> _TRECHO APRESENTADO_

Ao fazer a imersão em uma obra contemporânea, muitas vezes o jovem encontrará problemas, dilemas, debates atuais, onde poderá ter contato com soluções éticas, democráticas e, até mesmo, autoritárias (pois o livro literário tem as suas artimanhas e estratégias para denunciar, discutir, e fazer refletir sobre os problemas do momento). Dessa forma, o leitor poderá analisar e contemporizar, criando ou aperfeiçoando o seu senso crítico. Assim, o contato com essas histórias (ficcionais ou não) amplia as suas ferramentas para o entendimento do mundo e da realidade.

Gabarito – Quais autores você destaca que despertam mais interesse dos jovens?
Nolli – A literatura, assim como as demais formas de arte, está atrelada ao mercado. Então, há grandes ondas, onde autores e estilos dominam as prateleiras das livrarias, as indicações nas redes sociais e, dessa forma, se tornam objeto de desejo dos jovens. Vimos uma grande onda de autores de fantasia, que surgiram na esteira do sucesso de Harry Potter e do Senhor dos Anéis; vimos uma grande onda de autores dedicados aos vampiros, na esteira do Crepúsculo, e assim por diante. Há jovens que se tornam fiéis leitores de determinado autor, sobretudo daquele autor que está sendo incensado pelas mídias. Porém, vejo, na maioria das vezes, jovens buscando livros sobre determinado tema (o tema em voga), independente de quem o tenha escrito. Entra aí o papel do professor, como mediador e, principalmente, como curador, buscando autores que tenham um bom texto (com qualidade literária) e que seja relevante na formação intelectual e cultural desse estudante. Percebo em sala de aula, autores como Pedro Bandeira, Ruth Rocha (para ficarmos em dois exemplos clássicos), Leo Cunha, Tino Freitas, Susana Menezes (para citar contemporâneos), que encantam leitores ao serem levados – pelo professor – para a sala de aula.

Gabarito – Você poderia fazer um paralelo tema / obra de assuntos que considere relevantes para serem abordados pela faixa etária do Ensino Médio e jovens adultos?
Nolli – Entre os alunos, é fácil perceber uma queda pelas obras que abordam assuntos ligados à sexualidade, aos temores sobre o futuro; há um apreço pelo terror, que é um nicho muito explorado nos últimos anos.

Outro assunto importante, nem sempre declarado, compreende os temores ligados às mudanças ocorridas nessa fase (final de ciclo, vestibular, sair de casa para começar uma vida própria). Há bons livros que tratam do tema de forma interessante, com qualidade literária. Sobre as dúvidas da adolescência e o início da vida adulta, posso sugerir:

O Apanhador no Campo de Centeio (J.D. Sallinger) – sobre um jovem que, ao descobrir que repetirá de ano, vive uma saga para chegar em casa antes da notícia da sua reprovação.

Ei! Tem alguém aí? (Jostein Gaarder) – sobre a chegada de um irmão e todos as mudanças advindas desse fato.

O Dia em que Troquei o Meu pai por Dois Peixinhos Dourados, Lobos Dentro da Parede e Coraline (Neil Gaiman) – Difícil indicar somente um do autor. Essas obras discutem questões familiares de forma muito profunda, com um apelo visual que atrai os jovens.

> _MATERIAL DE ESTUDO_

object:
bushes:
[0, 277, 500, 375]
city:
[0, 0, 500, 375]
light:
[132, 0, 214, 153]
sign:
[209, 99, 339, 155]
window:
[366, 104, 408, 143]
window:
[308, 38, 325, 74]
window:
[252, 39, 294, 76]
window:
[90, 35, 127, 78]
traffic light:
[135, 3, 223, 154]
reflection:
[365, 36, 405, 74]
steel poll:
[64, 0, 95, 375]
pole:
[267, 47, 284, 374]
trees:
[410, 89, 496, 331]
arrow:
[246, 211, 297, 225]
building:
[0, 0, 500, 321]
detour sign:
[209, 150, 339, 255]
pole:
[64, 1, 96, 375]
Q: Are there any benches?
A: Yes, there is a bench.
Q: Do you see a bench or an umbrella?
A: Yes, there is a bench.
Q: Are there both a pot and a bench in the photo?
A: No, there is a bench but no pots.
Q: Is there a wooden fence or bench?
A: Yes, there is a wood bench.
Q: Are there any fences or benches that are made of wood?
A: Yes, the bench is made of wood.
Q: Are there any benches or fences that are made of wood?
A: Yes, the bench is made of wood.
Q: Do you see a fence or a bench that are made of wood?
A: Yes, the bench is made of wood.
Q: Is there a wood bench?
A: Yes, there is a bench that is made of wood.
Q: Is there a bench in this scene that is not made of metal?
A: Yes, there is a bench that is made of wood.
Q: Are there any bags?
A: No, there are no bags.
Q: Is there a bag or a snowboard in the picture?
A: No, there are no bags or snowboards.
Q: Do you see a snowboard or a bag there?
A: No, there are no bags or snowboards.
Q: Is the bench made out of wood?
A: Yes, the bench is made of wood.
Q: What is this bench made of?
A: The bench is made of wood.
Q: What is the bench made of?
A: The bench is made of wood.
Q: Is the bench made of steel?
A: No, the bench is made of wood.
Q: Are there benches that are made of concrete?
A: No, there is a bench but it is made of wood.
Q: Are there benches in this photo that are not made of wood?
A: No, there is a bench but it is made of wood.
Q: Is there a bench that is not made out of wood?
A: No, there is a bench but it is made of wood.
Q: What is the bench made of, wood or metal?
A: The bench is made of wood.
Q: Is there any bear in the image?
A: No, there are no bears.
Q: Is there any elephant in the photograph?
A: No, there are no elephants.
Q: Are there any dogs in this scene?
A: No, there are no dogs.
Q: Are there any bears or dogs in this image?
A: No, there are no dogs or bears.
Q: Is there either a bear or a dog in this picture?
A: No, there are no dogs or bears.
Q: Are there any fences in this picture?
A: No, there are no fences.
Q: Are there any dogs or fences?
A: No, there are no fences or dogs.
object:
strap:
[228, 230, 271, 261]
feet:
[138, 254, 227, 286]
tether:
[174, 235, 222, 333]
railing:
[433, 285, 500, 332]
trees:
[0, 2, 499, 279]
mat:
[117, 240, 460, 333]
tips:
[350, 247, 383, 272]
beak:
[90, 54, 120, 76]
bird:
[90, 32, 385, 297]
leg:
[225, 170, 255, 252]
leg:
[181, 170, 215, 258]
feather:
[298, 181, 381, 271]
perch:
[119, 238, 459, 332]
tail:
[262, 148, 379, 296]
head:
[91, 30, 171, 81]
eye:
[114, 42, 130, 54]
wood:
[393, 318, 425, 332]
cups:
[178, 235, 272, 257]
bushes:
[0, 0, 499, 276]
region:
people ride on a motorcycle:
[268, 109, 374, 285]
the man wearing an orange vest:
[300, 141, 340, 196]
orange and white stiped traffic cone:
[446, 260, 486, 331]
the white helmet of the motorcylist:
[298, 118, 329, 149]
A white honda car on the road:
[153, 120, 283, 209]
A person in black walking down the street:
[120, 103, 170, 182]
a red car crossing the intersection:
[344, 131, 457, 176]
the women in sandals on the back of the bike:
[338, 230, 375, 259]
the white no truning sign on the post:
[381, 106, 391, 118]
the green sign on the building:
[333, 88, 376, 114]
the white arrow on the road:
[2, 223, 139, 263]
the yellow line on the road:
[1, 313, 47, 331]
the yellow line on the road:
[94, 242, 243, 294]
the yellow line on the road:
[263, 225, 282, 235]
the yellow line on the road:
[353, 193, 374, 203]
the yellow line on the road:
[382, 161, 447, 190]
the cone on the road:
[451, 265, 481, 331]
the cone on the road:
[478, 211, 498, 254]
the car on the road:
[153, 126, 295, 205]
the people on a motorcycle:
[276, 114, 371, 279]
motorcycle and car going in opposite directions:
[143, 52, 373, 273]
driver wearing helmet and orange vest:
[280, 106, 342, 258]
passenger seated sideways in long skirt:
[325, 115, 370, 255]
--
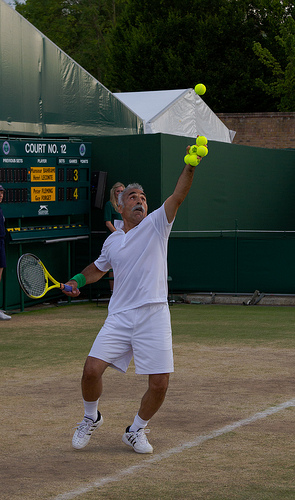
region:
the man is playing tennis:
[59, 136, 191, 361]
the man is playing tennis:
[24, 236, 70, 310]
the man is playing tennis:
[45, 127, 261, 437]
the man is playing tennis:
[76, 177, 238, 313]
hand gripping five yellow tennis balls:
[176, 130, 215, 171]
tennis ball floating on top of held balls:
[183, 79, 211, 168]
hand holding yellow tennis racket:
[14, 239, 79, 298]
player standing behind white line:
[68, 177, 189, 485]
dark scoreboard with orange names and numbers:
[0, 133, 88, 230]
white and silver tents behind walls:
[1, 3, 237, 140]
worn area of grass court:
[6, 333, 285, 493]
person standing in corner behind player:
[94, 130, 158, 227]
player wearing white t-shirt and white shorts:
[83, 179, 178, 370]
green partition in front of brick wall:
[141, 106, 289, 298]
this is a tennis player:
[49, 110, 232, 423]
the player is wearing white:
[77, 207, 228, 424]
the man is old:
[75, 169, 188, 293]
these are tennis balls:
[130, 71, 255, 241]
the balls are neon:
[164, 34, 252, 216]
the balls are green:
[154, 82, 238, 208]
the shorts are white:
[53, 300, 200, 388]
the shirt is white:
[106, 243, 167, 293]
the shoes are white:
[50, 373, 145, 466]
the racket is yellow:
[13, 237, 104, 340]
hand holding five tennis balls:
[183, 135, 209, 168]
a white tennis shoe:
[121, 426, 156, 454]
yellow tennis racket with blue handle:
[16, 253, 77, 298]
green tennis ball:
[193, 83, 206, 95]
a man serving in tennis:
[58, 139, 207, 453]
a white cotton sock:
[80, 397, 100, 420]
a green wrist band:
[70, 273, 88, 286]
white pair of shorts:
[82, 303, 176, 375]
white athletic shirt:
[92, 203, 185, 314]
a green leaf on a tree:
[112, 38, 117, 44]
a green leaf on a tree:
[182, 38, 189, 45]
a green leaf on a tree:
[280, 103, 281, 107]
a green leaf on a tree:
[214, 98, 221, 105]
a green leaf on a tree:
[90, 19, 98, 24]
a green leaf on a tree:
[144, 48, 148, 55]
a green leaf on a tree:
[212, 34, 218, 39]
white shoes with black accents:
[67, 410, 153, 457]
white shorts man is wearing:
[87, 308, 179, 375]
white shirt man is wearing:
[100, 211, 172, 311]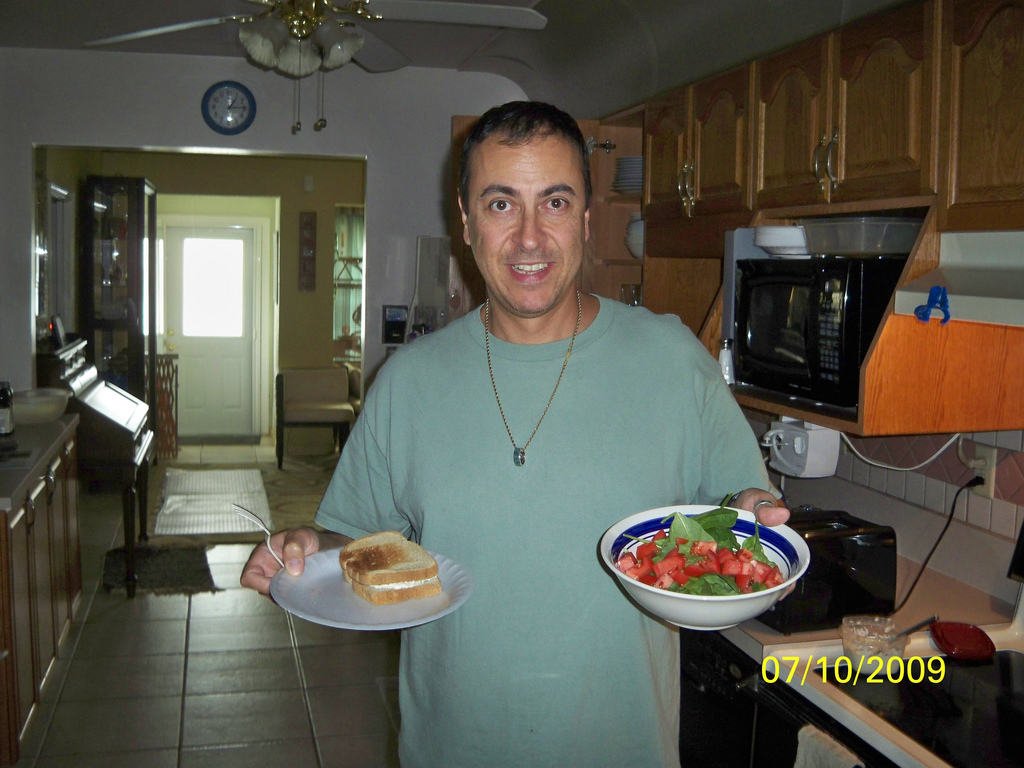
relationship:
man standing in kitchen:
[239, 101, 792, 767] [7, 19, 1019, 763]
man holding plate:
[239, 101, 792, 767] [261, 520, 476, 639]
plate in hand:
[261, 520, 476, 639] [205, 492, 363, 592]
==
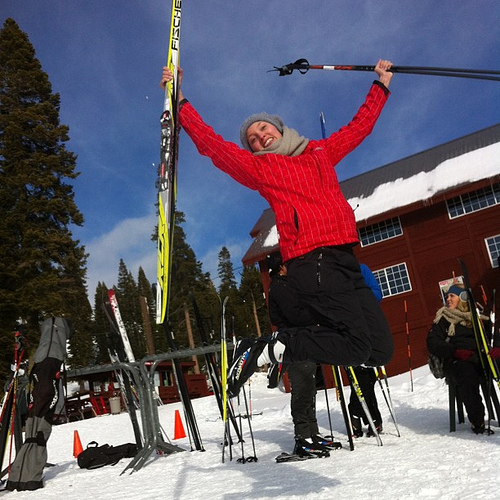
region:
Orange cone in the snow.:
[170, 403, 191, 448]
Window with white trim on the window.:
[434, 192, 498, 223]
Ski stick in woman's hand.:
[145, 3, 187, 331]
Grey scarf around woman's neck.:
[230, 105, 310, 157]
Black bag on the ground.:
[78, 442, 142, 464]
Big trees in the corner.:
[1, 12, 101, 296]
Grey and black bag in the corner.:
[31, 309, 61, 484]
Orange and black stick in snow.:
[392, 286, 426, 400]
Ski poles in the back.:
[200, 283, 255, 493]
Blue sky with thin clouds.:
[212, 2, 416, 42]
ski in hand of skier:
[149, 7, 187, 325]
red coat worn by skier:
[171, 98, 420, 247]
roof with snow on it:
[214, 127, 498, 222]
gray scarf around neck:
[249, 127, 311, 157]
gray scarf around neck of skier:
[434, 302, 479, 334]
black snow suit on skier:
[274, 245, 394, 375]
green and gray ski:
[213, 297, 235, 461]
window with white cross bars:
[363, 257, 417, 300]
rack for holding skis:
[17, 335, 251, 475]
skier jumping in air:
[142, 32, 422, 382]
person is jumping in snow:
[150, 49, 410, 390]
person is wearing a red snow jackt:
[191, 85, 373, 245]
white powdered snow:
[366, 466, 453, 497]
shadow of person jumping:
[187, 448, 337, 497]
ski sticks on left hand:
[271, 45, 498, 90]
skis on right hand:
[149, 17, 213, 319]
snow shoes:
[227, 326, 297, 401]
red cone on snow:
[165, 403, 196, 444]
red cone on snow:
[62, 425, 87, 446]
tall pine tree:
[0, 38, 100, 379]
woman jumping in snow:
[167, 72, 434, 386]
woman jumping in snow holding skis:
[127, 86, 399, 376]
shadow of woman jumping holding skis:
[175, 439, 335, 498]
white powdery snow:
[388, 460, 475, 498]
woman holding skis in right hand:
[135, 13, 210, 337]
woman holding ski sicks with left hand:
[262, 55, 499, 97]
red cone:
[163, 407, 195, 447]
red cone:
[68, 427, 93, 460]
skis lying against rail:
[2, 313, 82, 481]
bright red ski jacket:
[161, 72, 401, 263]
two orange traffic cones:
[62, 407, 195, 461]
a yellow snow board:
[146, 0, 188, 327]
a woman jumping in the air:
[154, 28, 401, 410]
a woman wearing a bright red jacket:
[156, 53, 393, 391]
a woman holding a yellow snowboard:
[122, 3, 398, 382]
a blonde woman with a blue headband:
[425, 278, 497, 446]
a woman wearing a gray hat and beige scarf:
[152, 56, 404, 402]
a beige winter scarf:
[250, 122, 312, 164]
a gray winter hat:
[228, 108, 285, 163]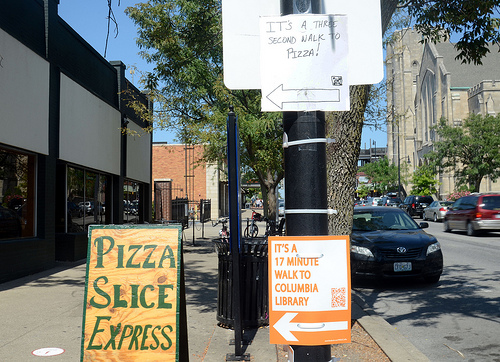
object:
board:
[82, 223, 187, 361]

> _INSTRUÇÕES_
[1] Responda com base no trecho apresentado:
(a) Na esteira de qual obra surgiu a onda de autores dedicados aos vampiros?
(b) Quais dois autores Nolli cita como exemplos clássicos?
(c) Em O Apanhador no Campo de Centeio, o que o jovem descobre?
[2] Reescreva em forma de lista o parágrafo do trecho apresentado que começa com "Nolli – A literatura, assim como as demais formas de arte". Mantenha as informações principais.
[3] As afirmações abaixo estão de acordo com o trecho apresentado? Responda sim ou não a cada uma e cite as palavras do trecho que decidem a questão.
(a) O terror é um nicho muito explorado nos últimos anos.
(b) O livro Ei! Tem alguém aí? trata da partida de um irmão.
(c) Nolli indica apenas uma obra de Neil Gaiman.

> _RESPOSTAS EM ORDEM_
[1]
(a) Crepúsculo.
(b) Pedro Bandeira e Ruth Rocha.
(c) Que repetirá de ano.

[2]
- A literatura, como as demais artes, está ligada ao mercado. Isso gera ondas de autores e estilos que dominam as livrarias e as redes sociais e se tornam objeto de desejo dos jovens.
- Houve uma onda de autores de fantasia, depois de Harry Potter e do Senhor dos Anéis, e uma de autores dedicados aos vampiros, depois de Crepúsculo.
- Alguns jovens se tornam fiéis leitores de um autor incensado pelas mídias. Na maioria das vezes, porém, buscam livros sobre o tema em voga, independentemente do autor.
- O professor atua como mediador e curador, buscando autores com qualidade literária e relevantes para a formação intelectual e cultural do estudante.
- Pedro Bandeira e Ruth Rocha (clássicos) e Leo Cunha, Tino Freitas e Susana Menezes (contemporâneos) encantam os leitores quando o professor os leva para a sala de aula.

[3]
(a) Sim: "há um apreço pelo terror, que é um nicho muito explorado nos últimos anos".
(b) Não: "sobre a chegada de um irmão".
(c) Não: "Difícil indicar somente um do autor."